Hasta ahora, el barrio se consideraba fuera del alcance de la ofensiva israelí en Líbano. Sin embargo, el miércoles el ejército israelí sugirió que esas zonas se habían convertido ahora en objetivos, alegando que habían sido infiltradas por combatientes de Hezbolá. Ese mismo día, el portavoz en lengua árabe de Israel, Avichay Adraee, dijo: “Recientemente, las Fuerzas de Defensa de Israel han observado que el grupo terrorista Hezbolá está abandonando los bastiones chiítas de los suburbios y se reposiciona hacia el norte de Beirut y las zonas mixtas de la ciudad”. Prometió que Israel “seguiría persiguiendo” a los combatientes de Hezbolá dondequiera que se encontraran.
Más de 1.800 muertos
Las declaraciones del ejército israelí y los bombardeos han acabado con la esperanza de que el alto el fuego con Irán pueda también detener la guerra en Líbano. La guerra, que comenzó después de que Hezbolá lanzara cohetes contra Israel el 2 de marzo, lo que provocó una campaña de bombardeos israelí y la invasión de Líbano, ha dejado más de 1.800 muertos y 6.000 heridos en Líbano.

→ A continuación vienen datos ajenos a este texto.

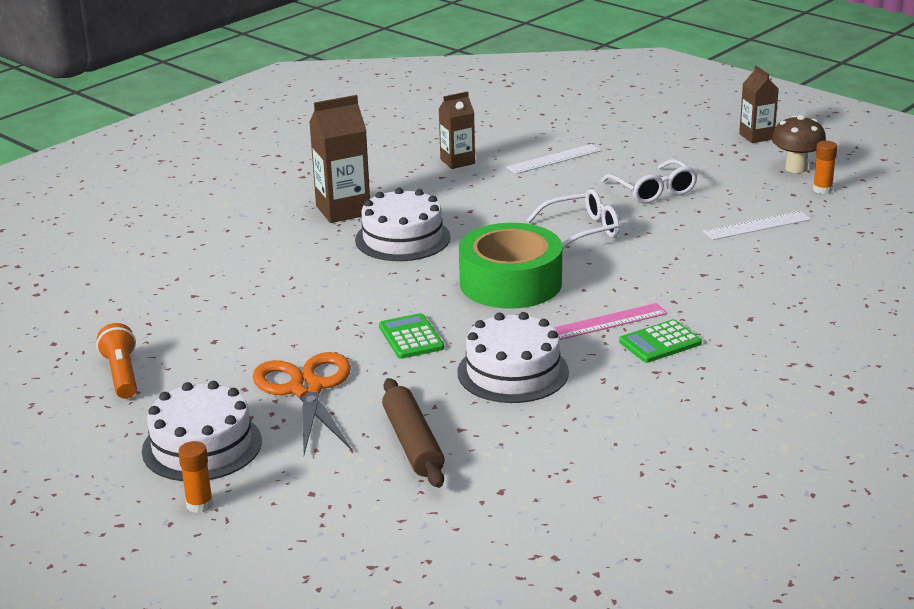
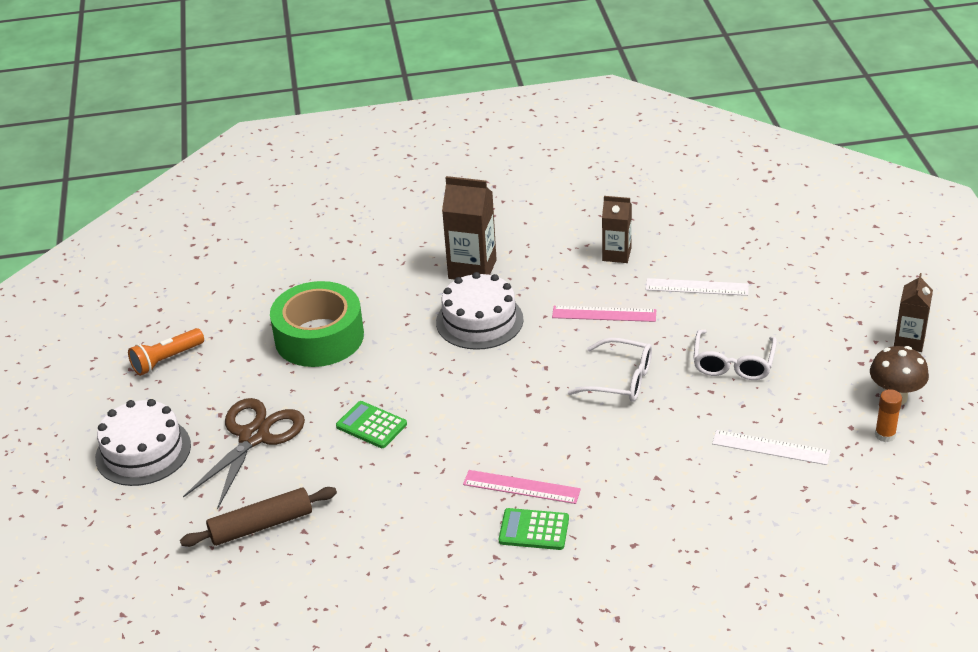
camera: 40 degrees right, 10 degrees up
orange flashlight [96,323,137,399] -> orange flashlight turned 150 degrees counterclockwise [128,328,204,376]
orange glue stick [178,441,213,513] -> none
orange scissors [252,352,352,454] -> brown scissors [183,398,305,509]
green calculator [379,313,444,359] -> green calculator turned 75 degrees counterclockwise [336,401,407,448]
brown rolling pin [382,378,445,488] -> brown rolling pin turned 45 degrees clockwise [180,487,337,547]
white cake [457,312,569,403] -> none
green tape [459,223,562,309] -> green tape moved to [270,281,364,367]
none -> pink ruler [552,306,656,322]

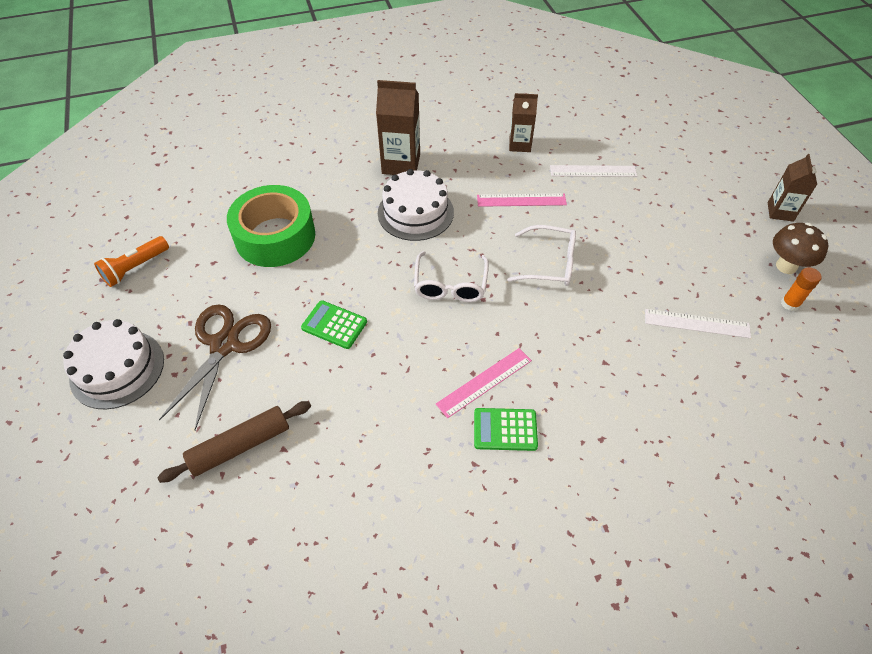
camera: 10 degrees left, 15 degrees up
pink ruler [463,470,581,504] -> pink ruler turned 45 degrees counterclockwise [436,348,532,418]
white glasses [693,329,777,380] -> white glasses moved to [414,251,489,302]

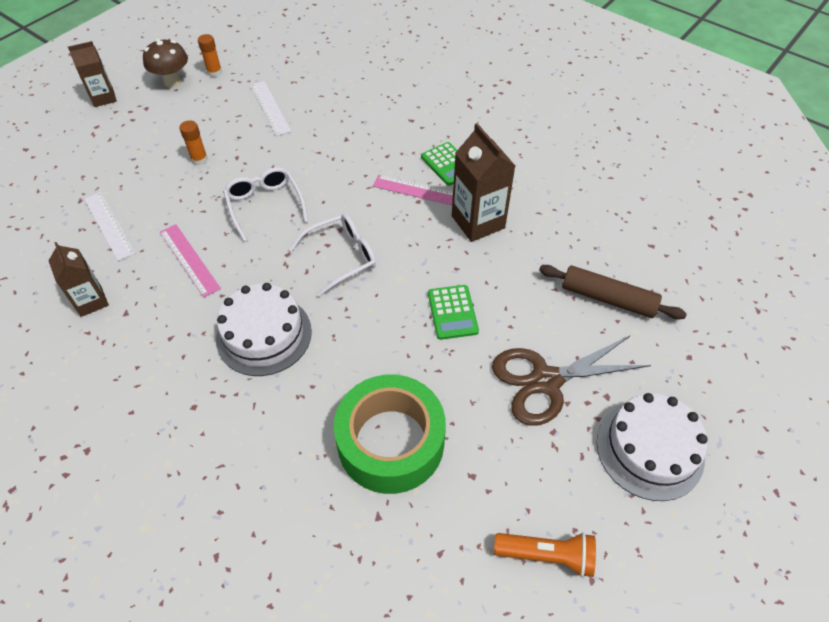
camera: 125 degrees left, 0 degrees up
brown carton [376,80,420,175] -> brown carton moved to [452,123,515,242]
none -> orange glue stick [179,120,208,165]

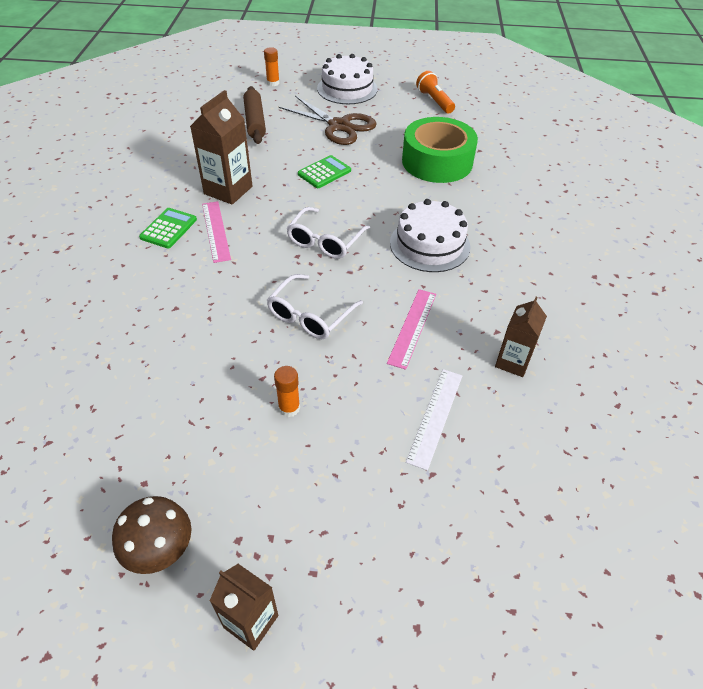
camera: 125 degrees left, 5 degrees down
orange glue stick [198,34,222,77] -> orange glue stick moved to [264,47,280,86]
white ruler [250,81,291,136] -> none
white glasses [289,214,376,297] -> white glasses turned 90 degrees counterclockwise [286,207,370,259]

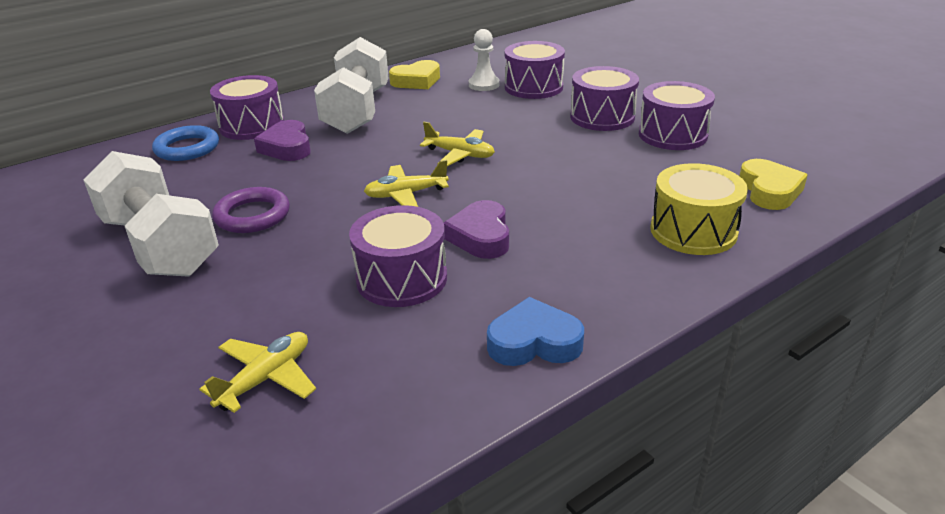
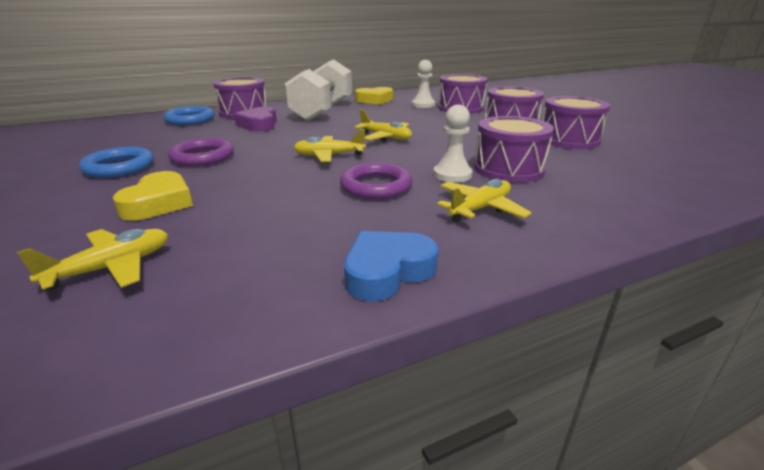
camera: 10 degrees right, 5 degrees down
white dumbbell [83,151,219,277] -> blue ring [79,147,154,178]
purple drum [349,205,447,307] -> purple drum moved to [474,116,554,182]
purple heart [444,200,509,259] -> purple ring [340,163,413,200]
blue heart [487,297,584,366] -> blue heart turned 45 degrees counterclockwise [344,231,439,301]
yellow drum [650,163,748,255] -> none
yellow heart [739,159,808,210] -> yellow heart moved to [113,171,193,221]
none -> white pawn [433,105,472,182]
none -> yellow plane [437,179,532,222]

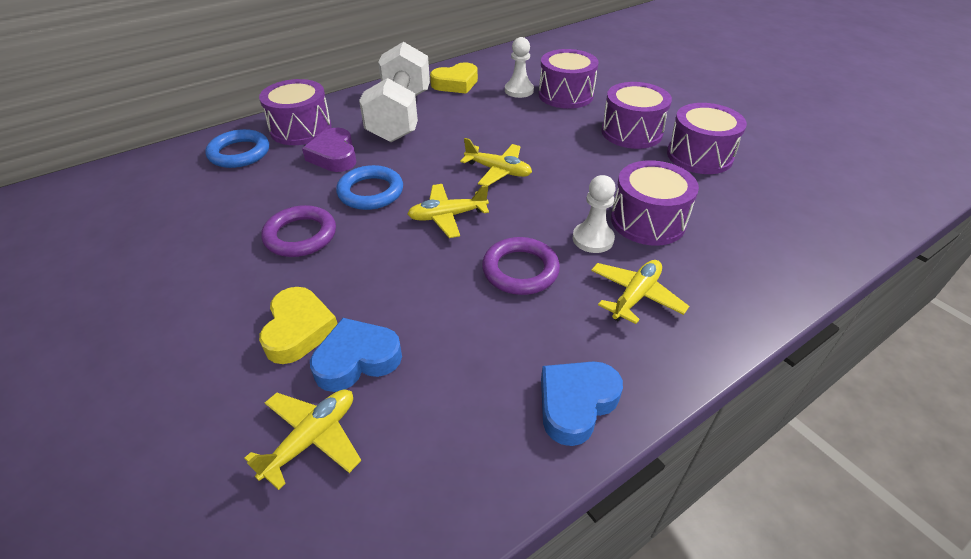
camera: 10 degrees left, 15 degrees up
blue ring [79,147,154,178] -> blue ring moved to [336,165,403,210]
none -> blue heart [310,318,402,392]

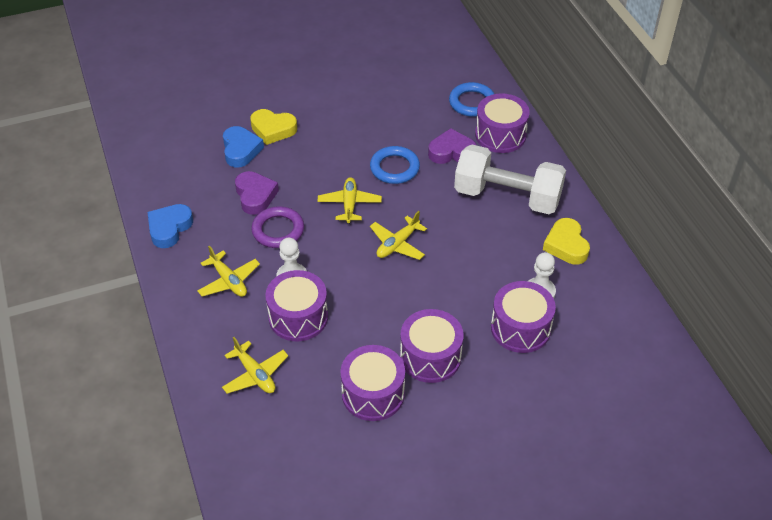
camera: 105 degrees right, 5 degrees up
yellow plane [244,389,361,490] -> yellow plane moved to [222,337,288,394]
purple ring [261,205,336,257] -> none
blue heart [541,361,623,446] -> blue heart turned 120 degrees counterclockwise [148,204,193,248]
none -> purple heart [235,171,279,215]

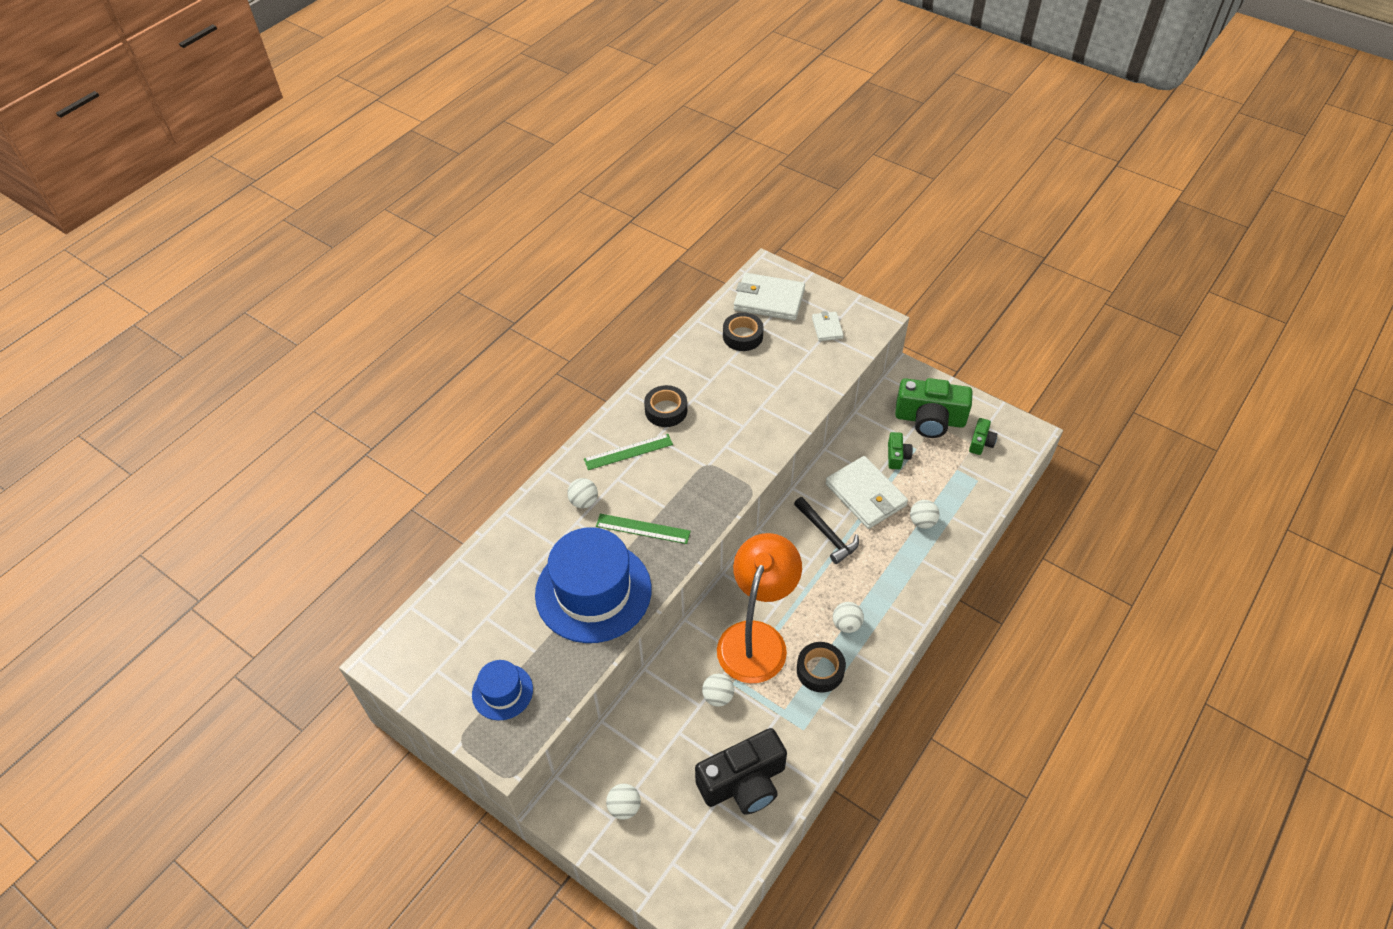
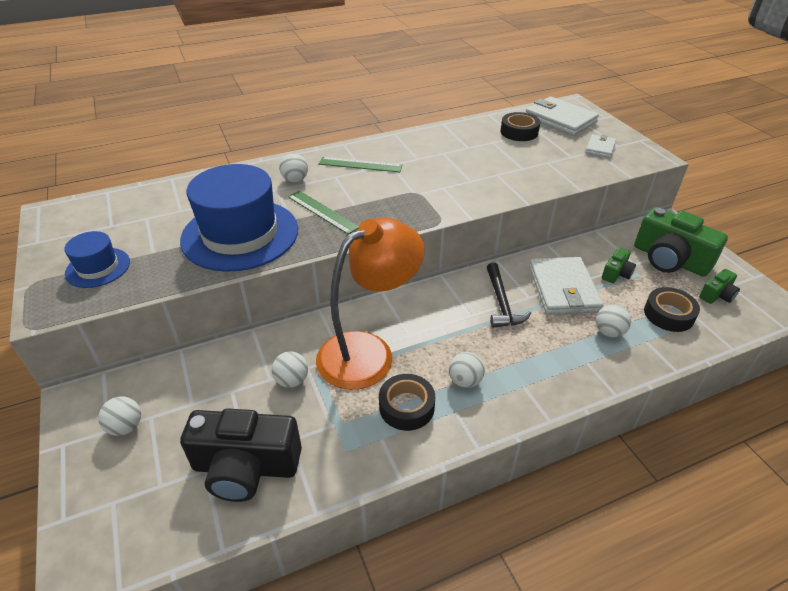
camera: 30 degrees right, 10 degrees down
black tape [644,385,687,427] -> black tape moved to [644,287,700,332]

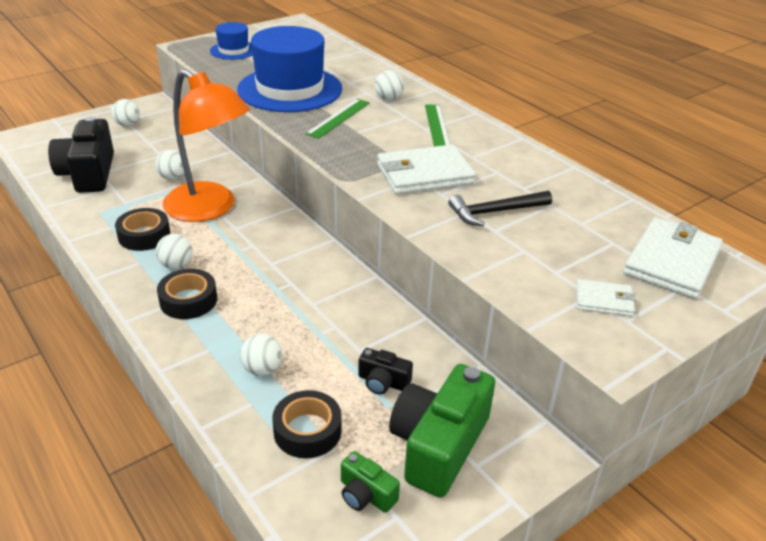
camera: 75 degrees right, 5 degrees down
black hammer [487,263,531,328] -> black hammer moved to [449,191,552,226]
black tape [500,112,540,141] -> black tape moved to [157,269,217,319]
white wallet [529,257,603,315] -> white wallet moved to [377,144,476,195]
green camera [602,247,636,283] -> black camera [358,348,413,394]

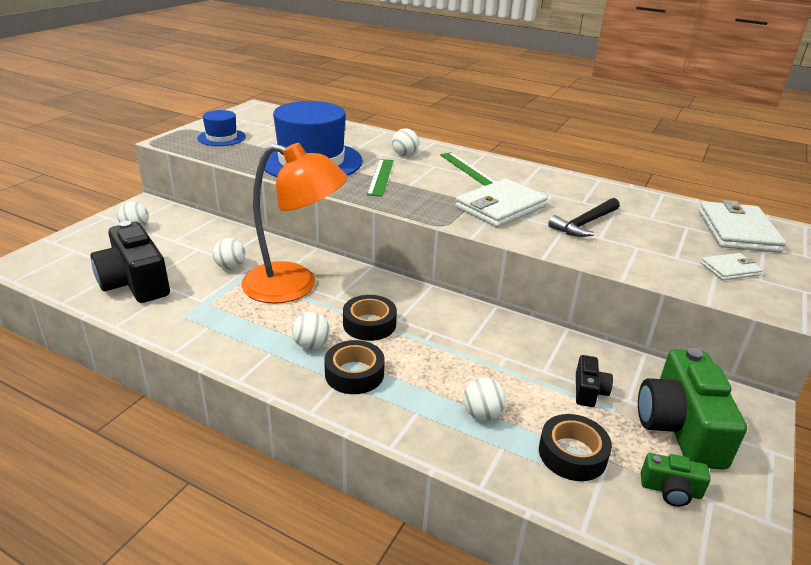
camera: 25 degrees left, 5 degrees down
black tape [115,208,170,251] -> black tape moved to [343,295,397,341]
black camera [358,348,413,394] -> black camera turned 75 degrees counterclockwise [576,355,613,407]

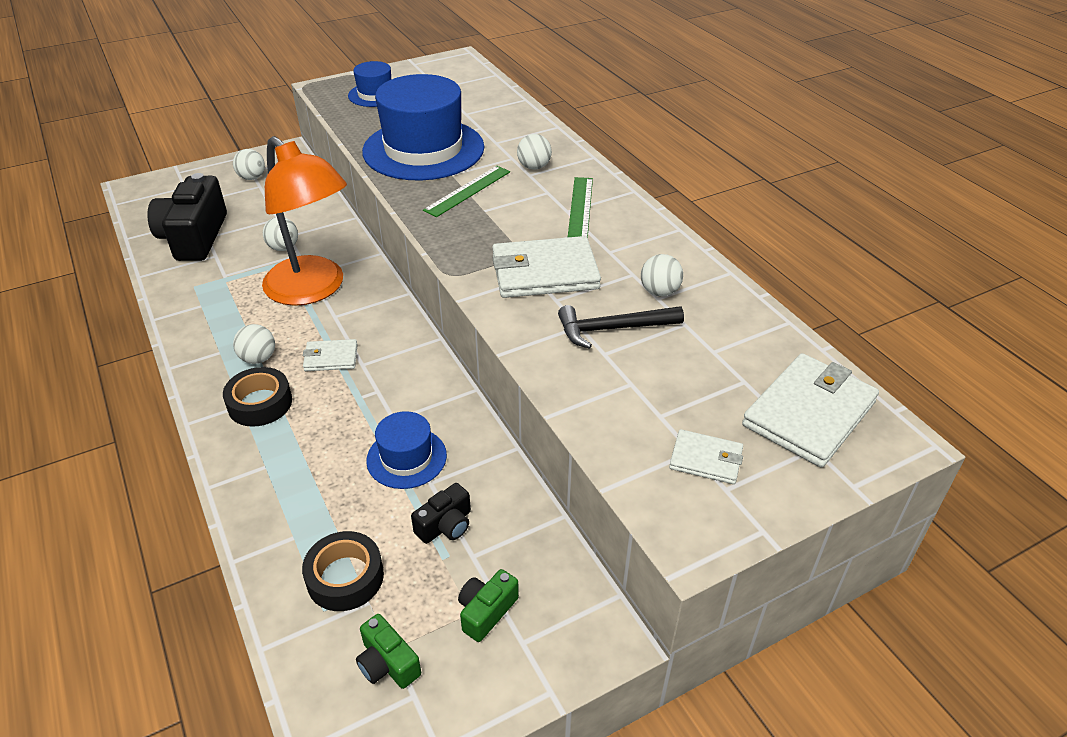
camera: 35 degrees right, 10 degrees up
black tape [343,295,397,341] -> white wallet [303,339,358,371]
white ball [463,378,506,421] -> white ball moved to [641,254,683,296]
green camera [638,348,747,470] -> green camera [458,569,519,642], size x0.48
none -> blue hat [366,411,447,489]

Los residentes de Barbour han rechazado la explicación de Israel sobre sus ataques y afirman que los bombardeos están empujando incluso a los críticos a tener simpatía hacia Hezbolá. Según Fakih, la situación es “absurda”: “Hezbolá no está aquí, a los israelíes simplemente les gusta bombardear a la población, no se trata de Hezbolá”.
“Dejad de bombardearnos. Si queréis acabar con Hezbolá, adelante, pero no matéis a civiles, porque estáis generando ira en nosotros contra Israel y tendremos que actuar como Hezbolá solo para defender nuestro país. Yo no quiero tener que hacer algo así, solo quiero vivir en paz”, decía dirigiéndose a Israel.
Al caer la noche, los vecinos empezaban a hacer balance de un día vertiginoso y cruento. En los grupos de WhatsApp circulaban fotos de bebés cubiertos de polvo sacados de bajo los escombros, mientras la gente buscaba a sus familiares.
En el grupo también se compartía una autofoto de una pareja de ancianos sonrientes, Mohammed y Khatoun Karshat, preguntando desesperadamente si alguien los había visto después de que desaparecieran en uno de los ataques. Sus cuerpos fueron hallados bajo los escombros a última hora de la noche. Tras encontrar los cuerpos de la pareja, los vecinos siguieron compartiendo su foto, ahora como homenaje.
Fakih se quedó junto al lugar del impacto en Barbour mientras los equipos de rescate trabajaban. Habían pasado horas y no había tenido noticias de su amigo Mahmoud; sus llamadas saltaban al buzón de voz. “Ha sido el peor día desde que empezó la guerra”, decía Fakih: “Y lo que más me entristece es que mi bonito Líbano, nuestro hermoso Líbano, pronto quedará reducido a escombros”.